In un momento in cui l’acquisto compulsivo da piattaforme online e centri commerciali è la norma in molte parti del mondo, Italia compresa, c’è un movimento che punta in direzione opposta: verso il consumo consapevole e le economie di condivisione.

Per evitare gli acquisti superflui, la newsletter Well del New York Times raccomanda alcune strategie, come per esempio cancellare i dati della carta di credito dagli account online, rendendo gli acquisti meno convenienti. In questo modo si introduce un “attrito” nel processo di acquisto, dando all’utente il tempo di valutare se l’acquisto è effettivamente necessario. Anche bloccare le notifiche promozionali e le notifiche dei rivenditori può aiutare a evitare gli acquisti impulsivi.

Un’altra strategia chiave consiste nell’evitare di acquistare per il proprio “sé futuro”, concentrandosi invece su articoli utili nella vita quotidiana attuale. Spesso infatti le persone cadono nella trappola di acquistare oggetti per una versione idealizzata di sé, con il risultato di ritrovarsi con oggetti inutili e denaro sprecato. Un’altra tecnica utile consiste nel fare una “pausa negli acquisti”, tenendo traccia per un mese degli acquisti non essenziali a cui si sta pensando e rivalutando poi se si desidera ancora farli. Questo aiuta a identificare gli schemi delle proprie abitudini di acquisto e a riconoscere i fattori emotivi, come lo stress, la tristezza o la noia, che possono portare a spese inutili.
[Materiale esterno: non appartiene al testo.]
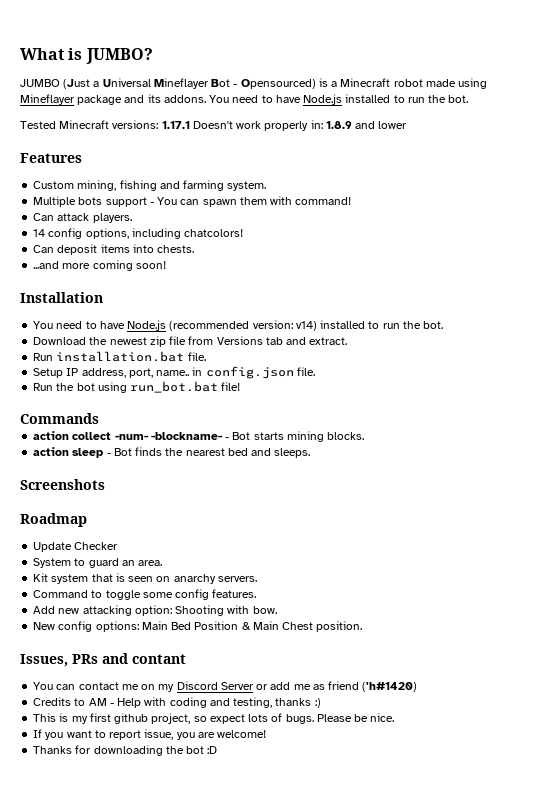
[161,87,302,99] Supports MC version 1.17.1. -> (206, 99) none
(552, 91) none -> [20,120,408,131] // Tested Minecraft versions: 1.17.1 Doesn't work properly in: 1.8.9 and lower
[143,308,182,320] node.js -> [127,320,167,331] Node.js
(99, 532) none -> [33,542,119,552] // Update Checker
Al di là di queste tecniche, un ulteriore approccio al consumo responsabile è quello della sharing economy (economia della condivisione). Un esempio importante in questo senso è rappresentato dalle cosiddette “oggetteche”, o “biblioteche degli oggetti”, che si stanno diffondendo in Italia e in altre parti d’Europa. Queste biblioteche offrono una vasta gamma di oggetti per uso temporaneo, che vanno da utensili elettrici ed elettrodomestici da cucina ad attrezzature per il giardinaggio e il tempo libero. Il concetto è semplice: invece di acquistare oggetti che vengono usati solo occasionalmente, le persone possono prenderli in prestito dalla biblioteca pagando una piccola somma o sottoscrivendo un abbonamento. In questo modo, si risparmia anche spazio, dato che gli oggetti vengono presi in prestito solo occasionalmente.

La prima biblioteca italiana delle cose, Leila, ha aperto a Bologna nel 2016 e, da allora, sono nate iniziative simili in città come Palermo, Brescia, Treviso e Ravenna. Queste biblioteche operano secondo il principio della condivisione delle risorse, della riduzione dei consumi e della promozione del senso di comunità. Fornendo l’accesso a una varietà di oggetti, consentono alle persone di risparmiare denaro, ridurre il disordine e minimizzare l’impatto ambientale.

Le biblioteche delle cose funzionano in modo simile. In genere, i membri pagano una quota annuale che consente loro di prendere in prestito gratuitamente gli oggetti della biblioteca per un periodo di tempo specifico. Al termine del prestito, gli oggetti devono essere restituiti. Più gli oggetti sono curati e utili, più il servizio diventa prezioso e soddisfacente.

Il concetto va oltre il semplice prestito e punta a cambiare la percezione che le persone hanno del possesso. Invece di accumulare oggetti usati di rado nelle proprie case, queste risorse possono essere condivise e godute da più persone. Questo approccio favorisce il senso di responsabilità e rafforza i legami comunitari.

Oltre all’Italia, la sharing economy sta prendendo piede anche in altri Paesi europei. In Germania, ad esempio, sono presenti biblioteche dell’abbigliamento in cui è possibile prendere in prestito vestiti, giochi da tavolo e materiale artistico. Il Paese ha anche la prima iniziativa di “food-sharing”, che distribuisce gratuitamente le eccedenze alimentari di paesi e privati, nel rispetto degli standard di salute e sicurezza.

Nonostante la crescente popolarità delle librerie di oggetti, rimangono alcune sfide da affrontare. Un problema è la scomodità di dover raccogliere e trasportare gli oggetti, soprattutto quelli più ingombranti. Un’altra è convincere le persone a condividere le proprie cose, poiché in molti preferiscono donare gli oggetti di cui non hanno più bisogno piuttosto che prestarli.

Per superare questi ostacoli, le biblioteche delle cose si concentrano sulla creazione di un cambiamento culturale che enfatizzi i benefici della condivisione e della collaborazione comunitaria. Alcune biblioteche offrono anche laboratori per insegnare alle persone a utilizzare, mantenere e riparare gli oggetti, promuovendo la condivisione delle competenze e riducendo gli sprechi.